#### Extracted entries
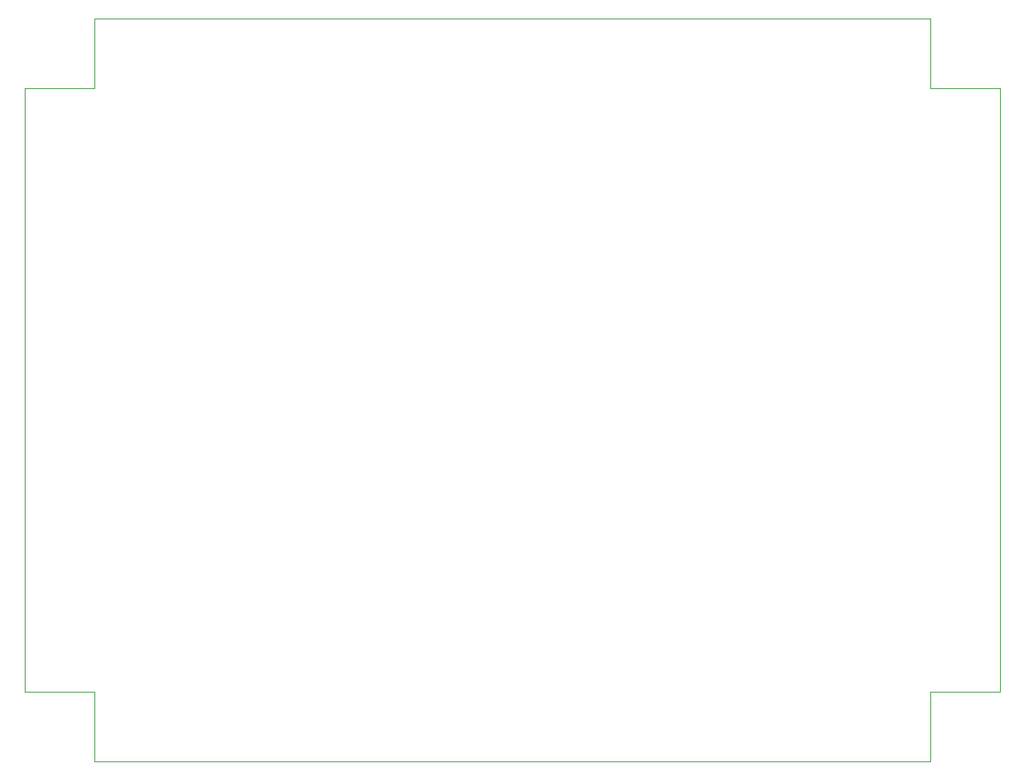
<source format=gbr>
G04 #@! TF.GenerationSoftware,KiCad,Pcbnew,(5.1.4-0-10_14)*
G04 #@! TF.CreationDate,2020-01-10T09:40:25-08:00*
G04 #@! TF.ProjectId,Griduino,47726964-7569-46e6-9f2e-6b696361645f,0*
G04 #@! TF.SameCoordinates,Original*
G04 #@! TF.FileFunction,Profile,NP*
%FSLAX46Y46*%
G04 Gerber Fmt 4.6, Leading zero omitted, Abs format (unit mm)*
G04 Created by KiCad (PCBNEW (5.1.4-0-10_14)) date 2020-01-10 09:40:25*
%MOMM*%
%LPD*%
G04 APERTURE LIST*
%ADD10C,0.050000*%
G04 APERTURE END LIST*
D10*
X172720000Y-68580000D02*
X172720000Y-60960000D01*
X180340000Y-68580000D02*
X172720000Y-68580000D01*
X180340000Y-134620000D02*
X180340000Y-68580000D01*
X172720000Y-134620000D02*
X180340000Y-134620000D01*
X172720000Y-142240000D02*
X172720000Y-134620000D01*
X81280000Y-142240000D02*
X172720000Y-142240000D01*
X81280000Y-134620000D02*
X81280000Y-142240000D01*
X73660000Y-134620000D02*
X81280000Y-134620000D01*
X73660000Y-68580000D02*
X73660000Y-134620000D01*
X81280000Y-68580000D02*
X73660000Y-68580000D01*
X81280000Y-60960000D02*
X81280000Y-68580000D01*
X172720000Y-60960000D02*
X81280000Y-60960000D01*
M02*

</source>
########
#### Extracted entries
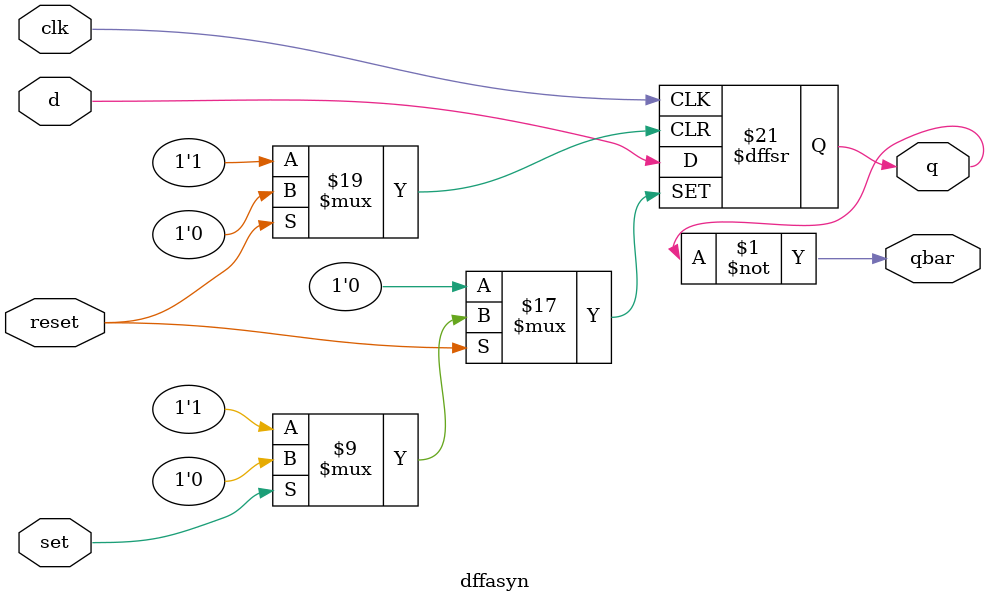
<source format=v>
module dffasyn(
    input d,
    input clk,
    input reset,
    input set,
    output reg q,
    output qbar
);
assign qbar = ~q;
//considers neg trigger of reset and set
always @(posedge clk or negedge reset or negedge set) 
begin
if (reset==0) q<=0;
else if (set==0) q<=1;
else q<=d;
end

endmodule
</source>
########
#### Extracted entries
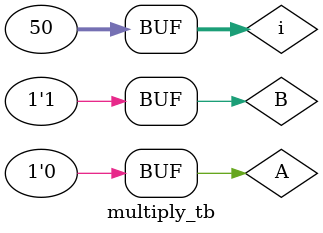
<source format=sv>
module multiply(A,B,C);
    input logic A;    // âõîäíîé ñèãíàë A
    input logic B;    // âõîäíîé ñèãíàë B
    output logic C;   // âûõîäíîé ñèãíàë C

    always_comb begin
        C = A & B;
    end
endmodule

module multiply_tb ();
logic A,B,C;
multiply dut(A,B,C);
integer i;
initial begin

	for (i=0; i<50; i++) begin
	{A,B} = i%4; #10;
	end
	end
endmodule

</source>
########
Exercise | Copy out each line of the entries where the word "APERTURE" is found.

Expected output |
G04 APERTURE LIST*
G04 APERTURE END LIST*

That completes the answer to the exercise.